AfricaWar

DR Congo army launches ‘large-scale operations’ against militias in Beni territory

Democratic Republic of Congo’s army said Thursday, October 31 that it had launched “large-scale operations” against armed militias in the country’s troubled east.

“The DRC armed forces launched large-scale operations overnight Wednesday to eradicate all domestic and foreign armed groups that plague the east of the country and destabilize the Great Lakes region,” General Léon Richard Kasonga, spokesperson of the Armed Forces of DR Congo (FARDC), told AFP.

“The operation was launched from Nyaleke [in Beni territory], where artillery shelled rebel positions,” he said. “Ground troops have been engaged since this morning.”

The FARDC tweeted that “a series of large-scale operations against ADF militiamen in Beni territory as well as satellite armed groups” had been launched.

“These operations will be conducted by our army without any foreign support,” it added.

Five Great Lakes countries – the Democratic Republic of Congo, Burundi, Rwanda, Tanzania, Uganda – decided last week to coordinate their military operations in the region, AFP reported.

MONUSCO, the United Nations peacekeeping mission in DR Congo, has supported Congolese troops in the region, but has ruled out giving any support to foreign forces.

“We have no mandate to support foreign forces who enter the DRC,” MONUSCO head Leila Zerrougui said last week.

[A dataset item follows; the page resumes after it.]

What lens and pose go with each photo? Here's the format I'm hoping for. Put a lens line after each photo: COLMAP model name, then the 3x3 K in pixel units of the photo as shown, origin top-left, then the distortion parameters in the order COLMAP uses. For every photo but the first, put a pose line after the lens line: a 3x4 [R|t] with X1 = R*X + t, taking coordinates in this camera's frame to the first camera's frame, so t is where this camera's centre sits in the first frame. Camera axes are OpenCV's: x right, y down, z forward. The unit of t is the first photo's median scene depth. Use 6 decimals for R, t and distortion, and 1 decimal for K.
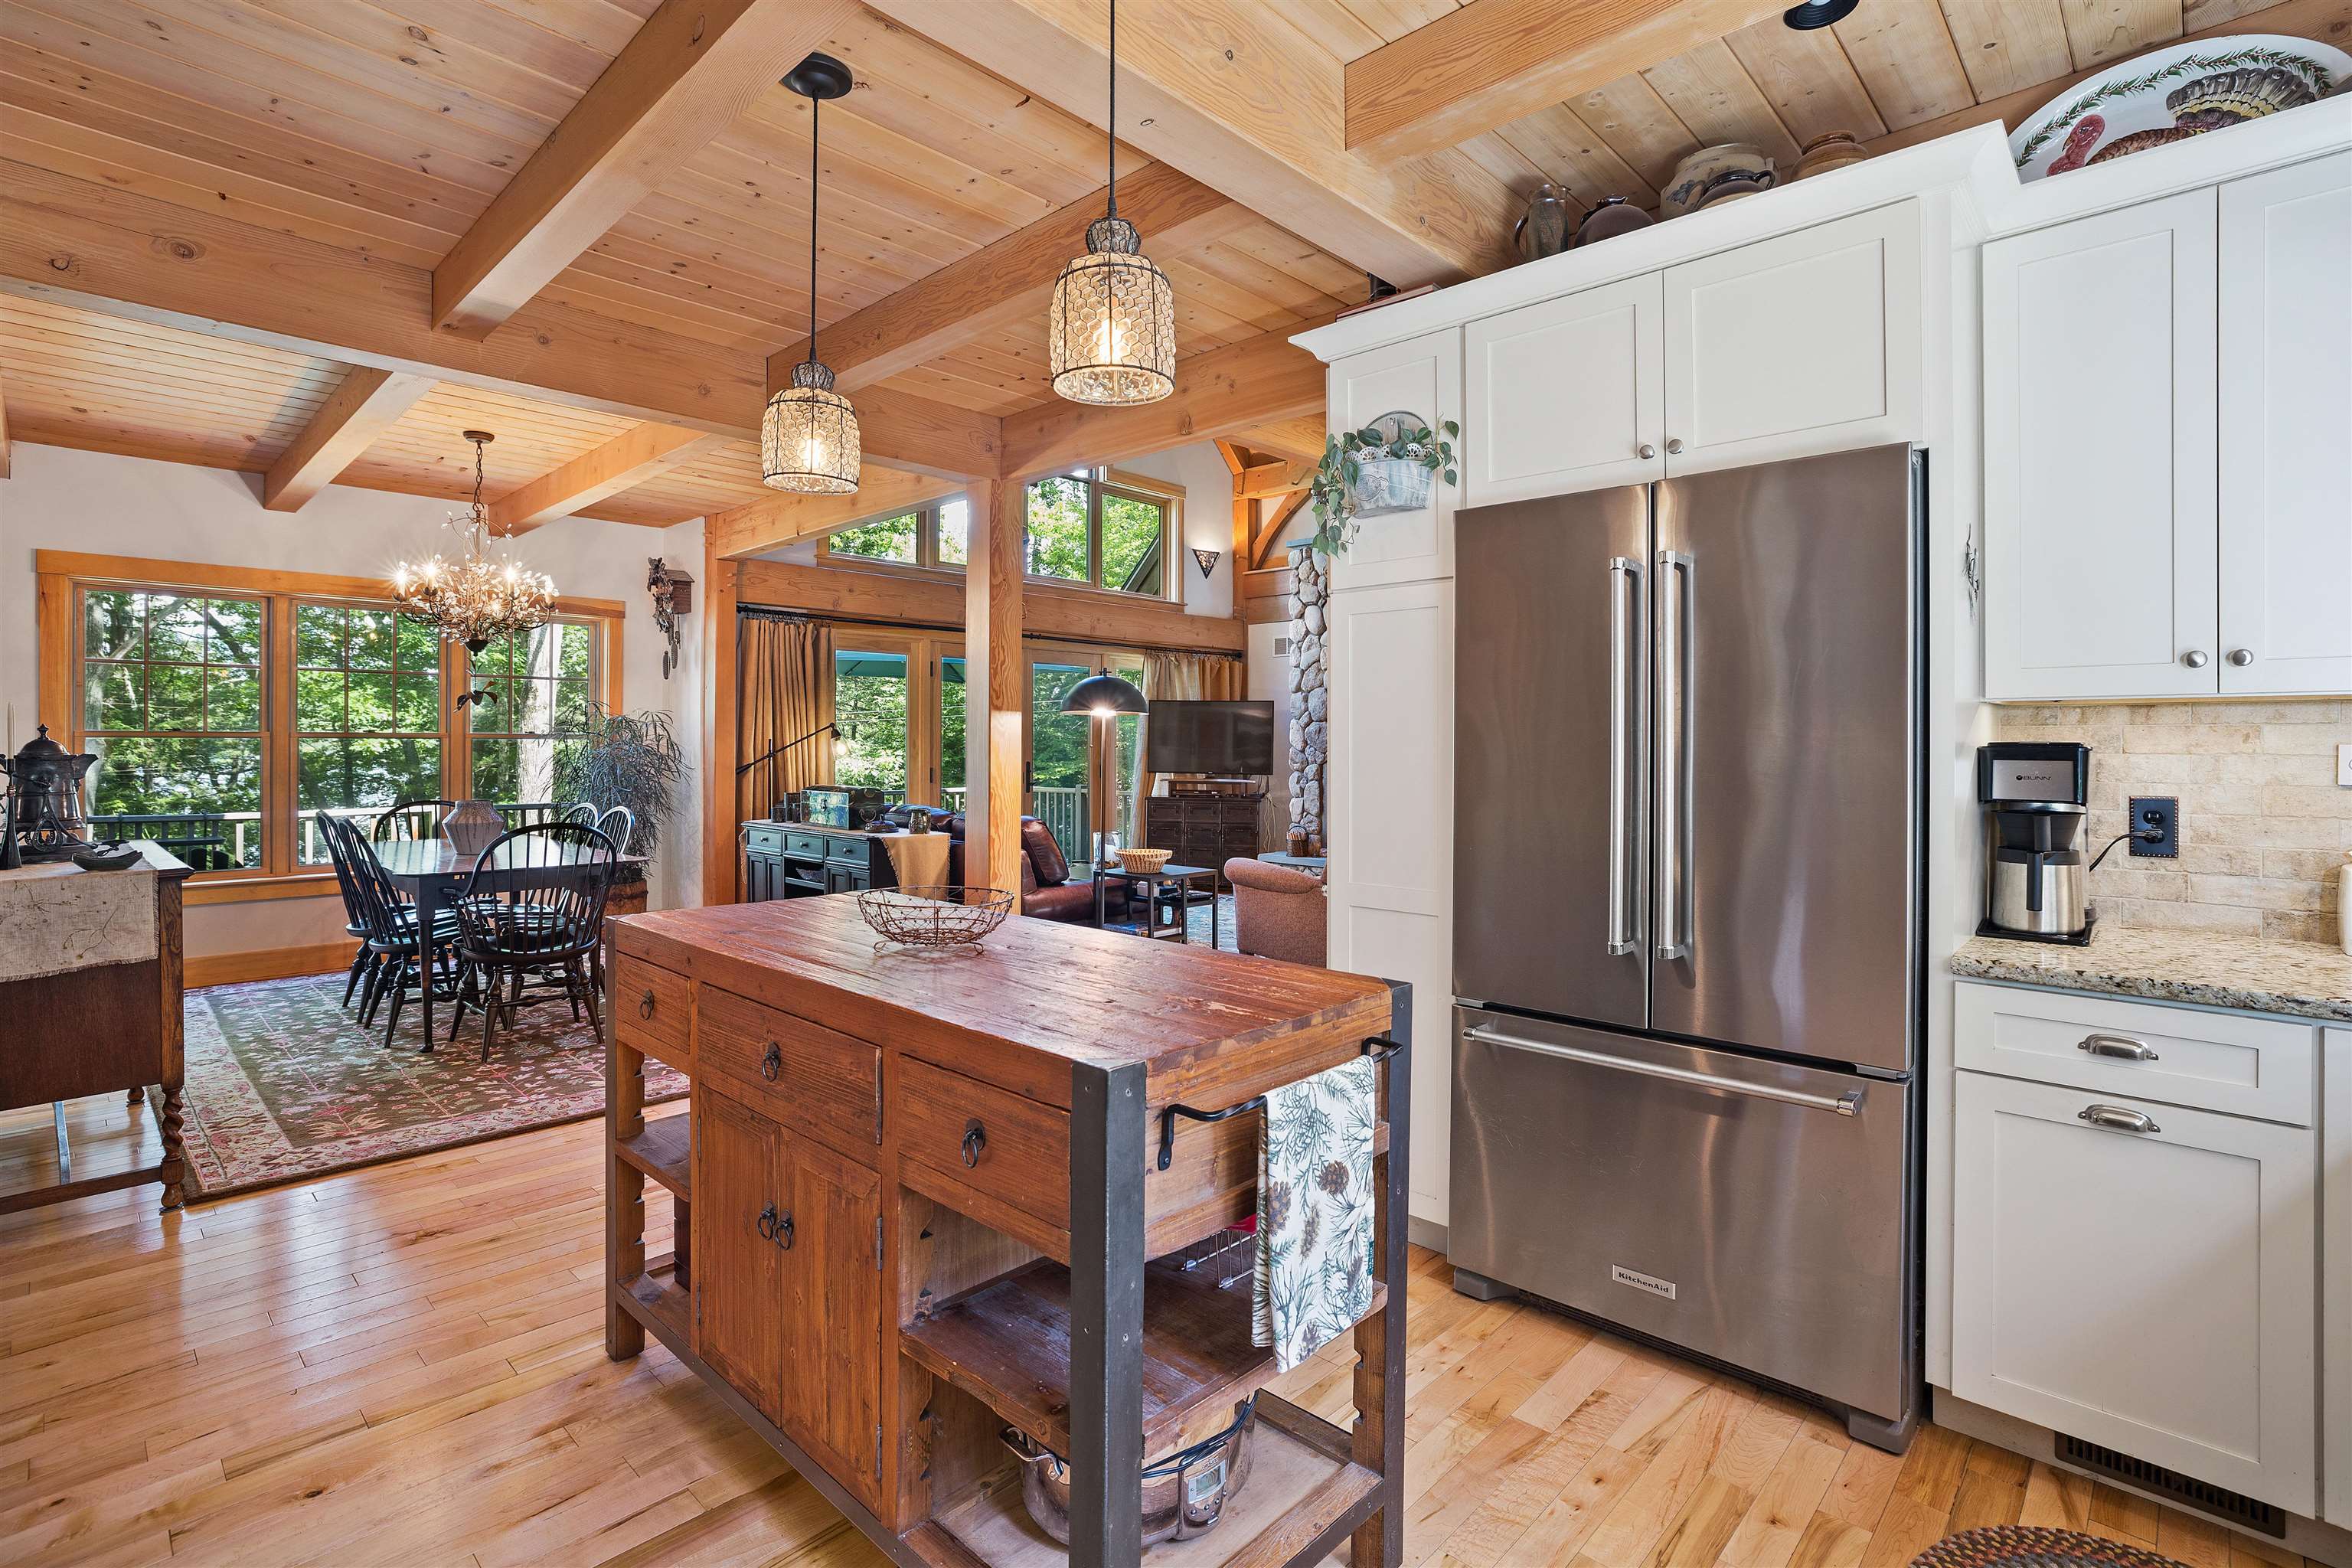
lens RADIAL K [[1102.1, 0, 1165.9], [0, 1102.1, 764.9], [0, 0, 1]] dist [0.000077, -0.000001]
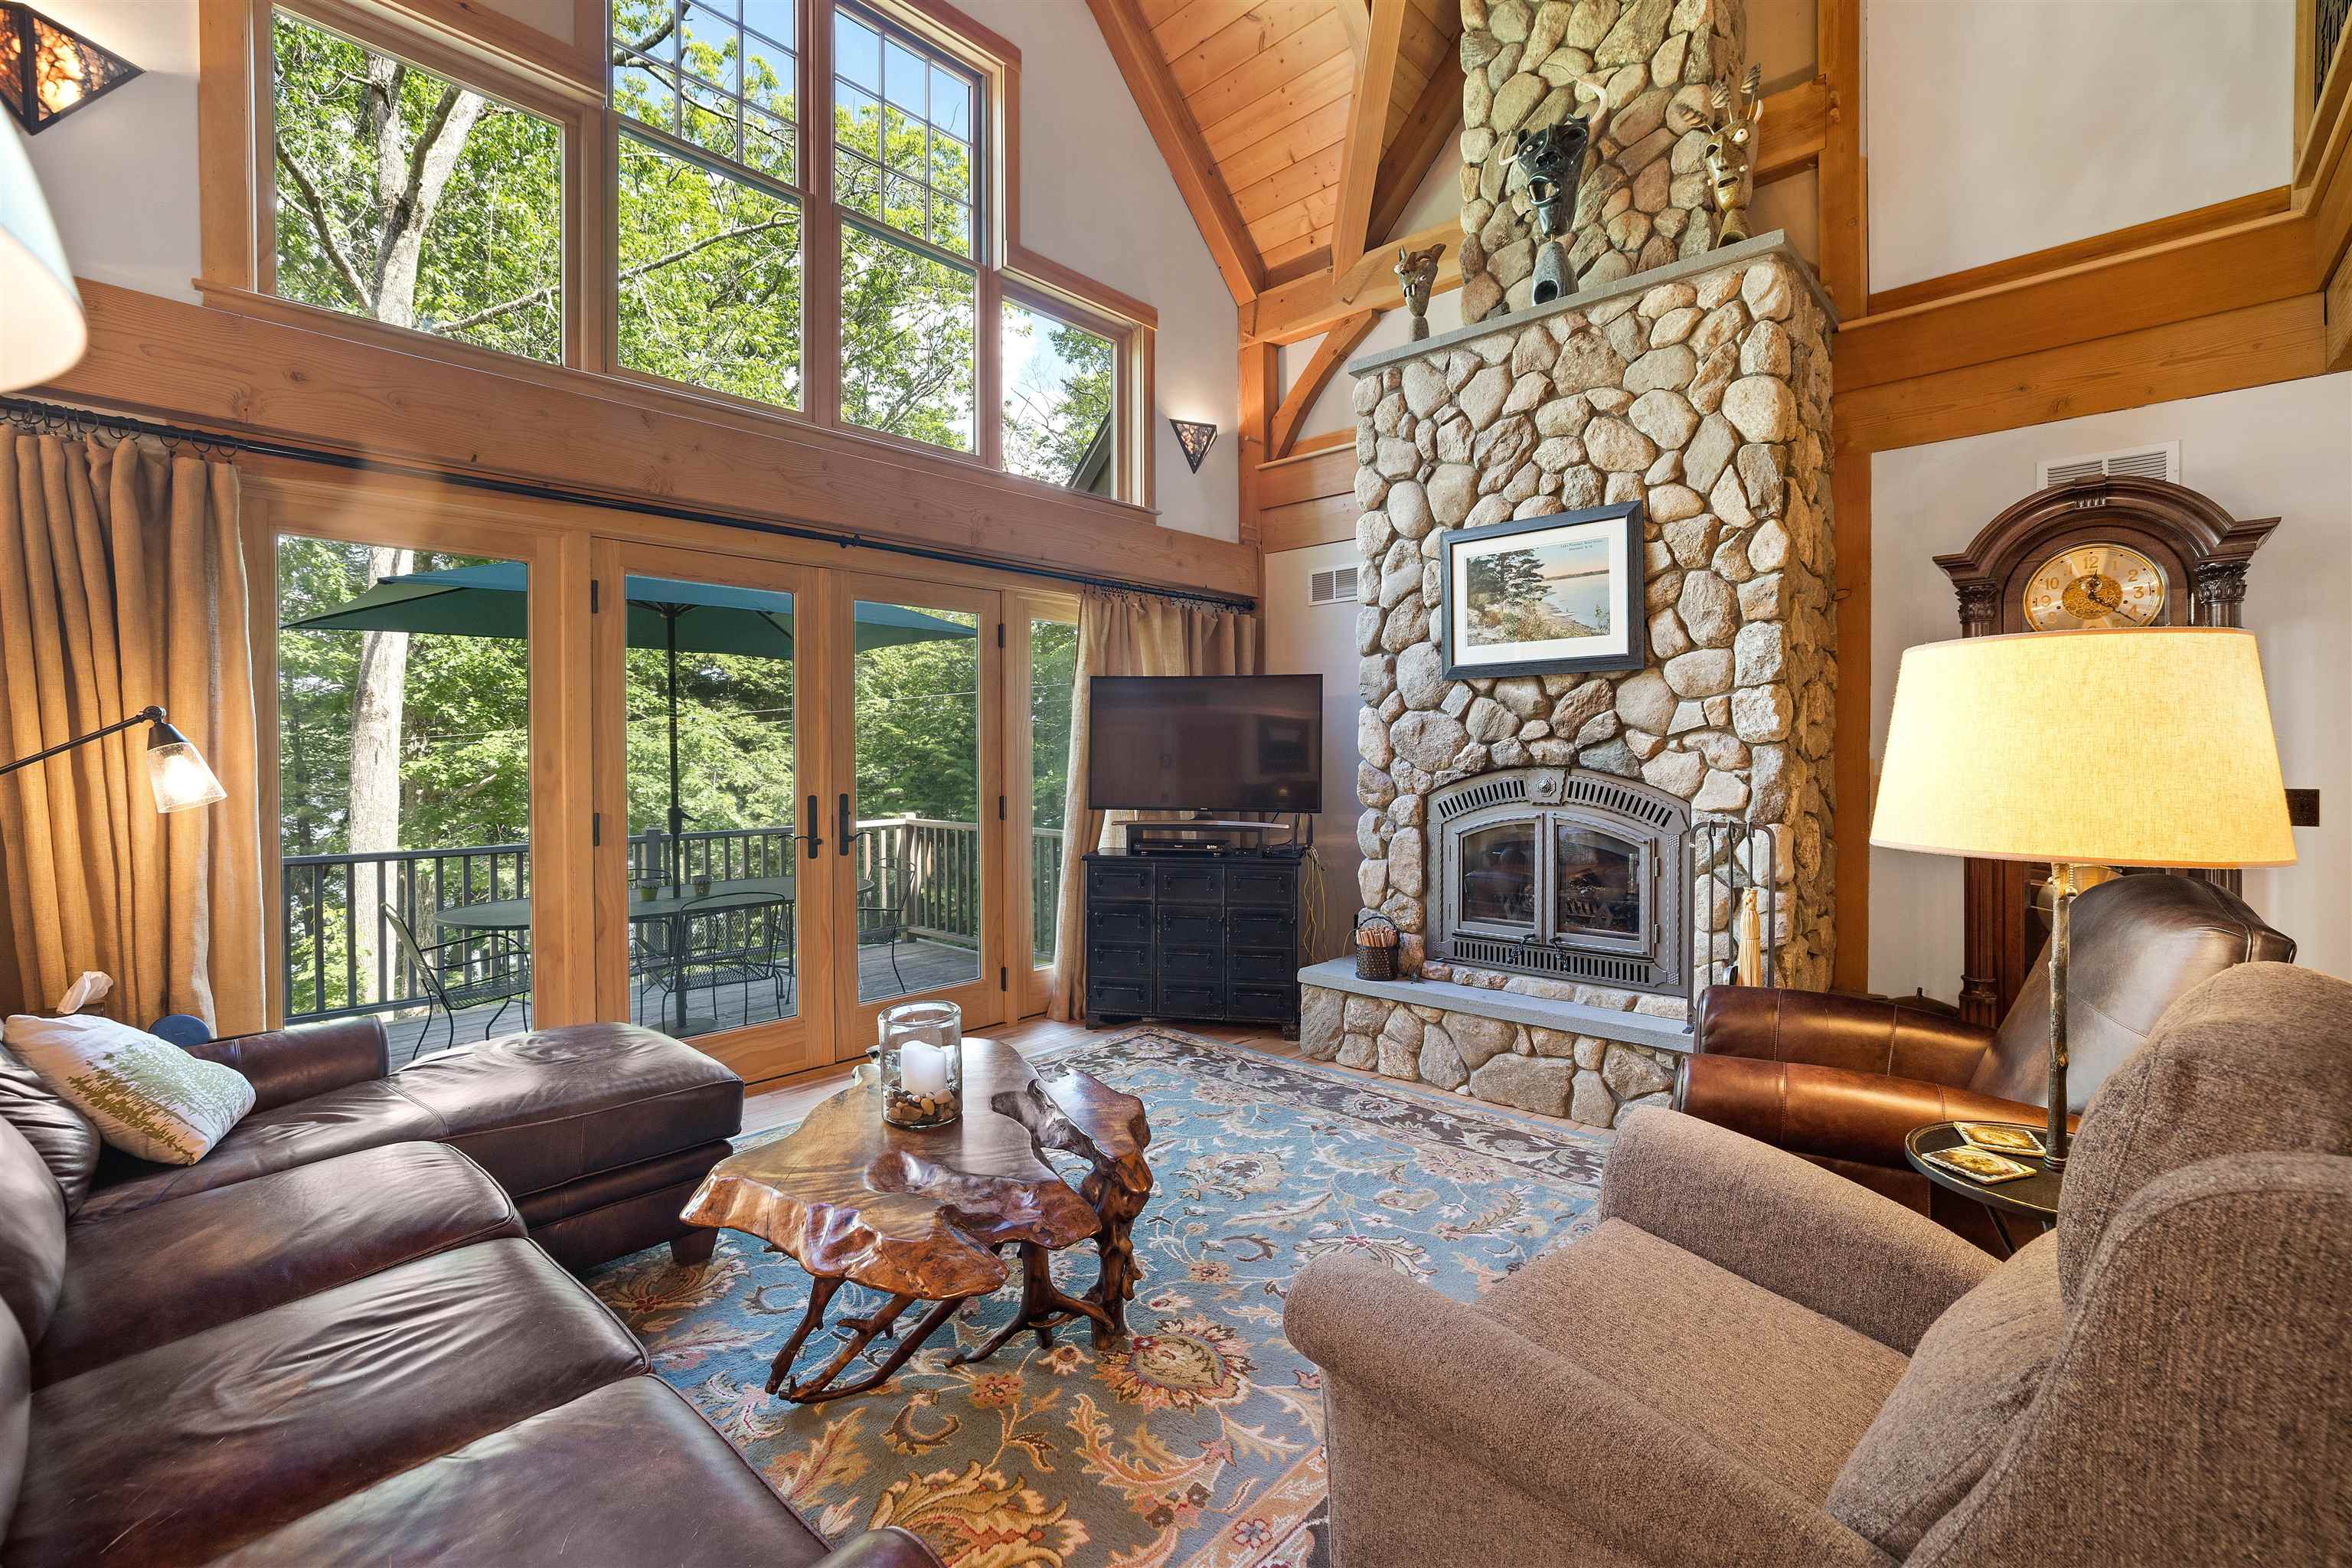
lens RADIAL K [[1015.9, 0, 1187.1], [0, 1015.9, 776.8], [0, 0, 1]] dist [0.000553, 0.000020]
pose [[0.999455, -0.007322, 0.032175, 0.015889], [0.007254, 0.999971, 0.002220, -0.009761], [-0.032190, -0.001986, 0.999480, 0.497022]]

The Congolese army shared a video with the media showing tanks firing shells and soldiers taking positions on a dirt road in a mostly deserted village. Scattered gunfire could be heard in the background.

Actualite.cd reported that distant detonations of heavy weapons could be heard from the city of Beni on Wednesday night.

The impoverished central African country has been wracked by conflict near its eastern border, with many of the militias having evolved from the two Congo wars (1996-1997 and 1998-2003).

The Beni region, in the North Kivu province which borders Uganda and Rwanda, has been particularly affected by militia violence.

Among the militias troubling the Kivu area are the Allied Democratic Forces, an Islamist-rooted Ugandan armed group that has been linked to Islamic State Central Africa Province, and the Democratic Forces for the Liberation of Rwanda (FDLR).

Both groups have been blamed for a string of atrocities in eastern DRC, but they are also a source of political friction between the DRC and its neighbors because of their cross-border nature.

The Congolese army has in recent weeks been significantly increasing the number of personnel in the Beni region. Earlier this month, the government said there were 21,000 soldiers in Beni, almost doubling the forces previously deployed. President Felix Tshisekedi ordered the increase “to launch a final assault against all national and foreign armed groups with a view to restoring total peace in the Far North.”

DR Congo’s government has in the past accused neighboring governments of seeking to destabilize the country, while those accused have in turn have said DRC is a haven for groups that oppose them.